High-Level Multi-Version Comparison

Use high-level metrics to quickly identify the best version, including the overall score, key property averages, and tracing metrics like latency and token usage. These insights are powered by Deepchecks’ built-in, user-defined, and prompt-based properties, together with the auto-annotation pipeline that generates the aggregated version score.

All of this is available on the Versions page. A good place to start is sorting by “Score w. Est” (the average auto-annotation score), then reviewing the top versions’ property averages, latency, and token consumption.

In the GVHD demo, this makes the differences clear: v2_improved_IR shows a higher estimated score and stronger performance in the top three selected properties compared to v1.

At the same time, v2_improved_IR uses more tokens, indicating a higher cost per run. This gives an immediate, high-level understanding of the quality-versus-cost tradeoff between versions.


Export Comparison CSV

This option lets you download a CSV that places the aggregated metrics of all selected versions side-by-side, enabling both quick, high-level visibility and deeper, offline analysis. The file includes key outputs such as dashboard properties, total scores, score breakdowns, and additional aggregated metrics.

The export becomes available in the UI once at least one version is selected. In this case, we select both versions and click “Export to CSV” to generate a clear, side-by-side comparison of their performance across a wide range of metrics.

Side-by-side full CSV comparison of v1 and v2_improved_IR, showing that v2_improved_IR significantly outperforms v1 across most metrics, while also highlighting a few properties that declined after the change (Instruction Fulfillment)

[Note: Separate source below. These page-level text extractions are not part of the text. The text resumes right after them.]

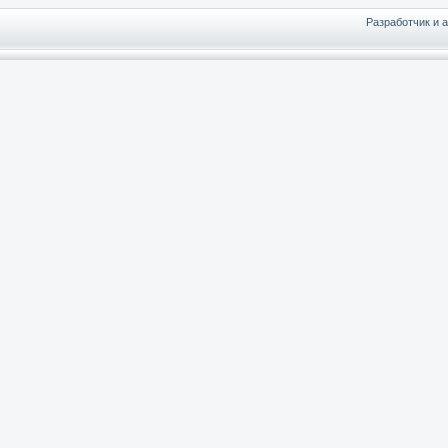
Разработчик и 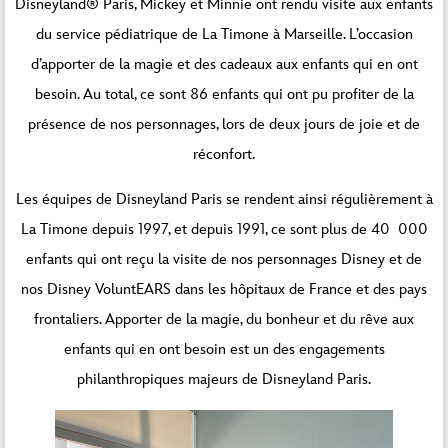
Disneyland® Paris, Mickey et Minnie ont rendu visite aux enfants
du service pédiatrique de La Timone à Marseille. L’occasion
d’apporter de la magie et des cadeaux aux enfants qui en ont
besoin. Au total, ce sont 86 enfants qui ont pu profiter de la
présence de nos personnages, lors de deux jours de joie et de
réconfort.
Les équipes de Disneyland Paris se rendent ainsi régulièrement à
La Timone depuis 1997, et depuis 1991, ce sont plus de 40 000
enfants qui ont reçu la visite de nos personnages Disney et de
nos Disney VoluntEARS dans les hôpitaux de France et des pays
frontaliers. Apporter de la magie, du bonheur et du rêve aux
enfants qui en ont besoin est un des engagements
philanthropiques majeurs de Disneyland Paris.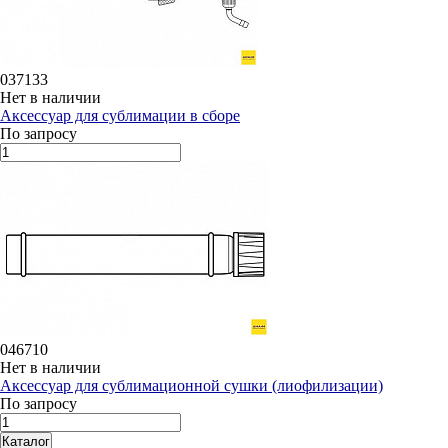
037133
Нет в наличии
Аксессуар для сублимации в сборе
По запросу
046710
Нет в наличии
Аксессуар для сублимационной сушки (лиофилизации)
По запросу
Каталог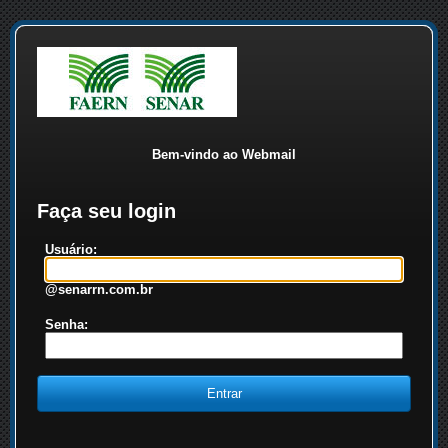
Bem-vindo ao Webmail
Faça seu login
Usuário:
@senarrn.com.br
Senha:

Granular Interaction Comparison Flow

The Deepchecks’ Granular Version Comparison flow is essential for evaluating performance differences between versions. It enables users to identify overlapping interactions, by comparing samples with similar user_interaction_id, and determine where one version outperforms another.
For our GVHD demo use case, we will compare versions v1 and v2_improved_IR.
In the Versions screen, select exactly two versions and click “Compare 2 versions” to start the analysis.
For more information check out the Version Comparison page.
You can see the four types of comparisons available in Deepchecks' Version Comparison panel in the GIF below:

The four comparison types in the version comparison flow - Annotation focused, Similarity focused, System metrics focused and Property focused

Note: In all comparison panels, interactions with the most divergent scores or annotations are positioned on the left side of the interaction bar, while those with the most similar outputs are on the right.


Lets compare a sample in our GVHD application:

  • qa-medical-gvhd-29: In this example, version v2_improved_IR received a “bad” auto-annotation due to high similarity with the output in version v1. Despite the different contexts provided to the LLM, as shown in the “Information Retrieval” tab, the outputs in the two versions were similar enough to receive the same annotation.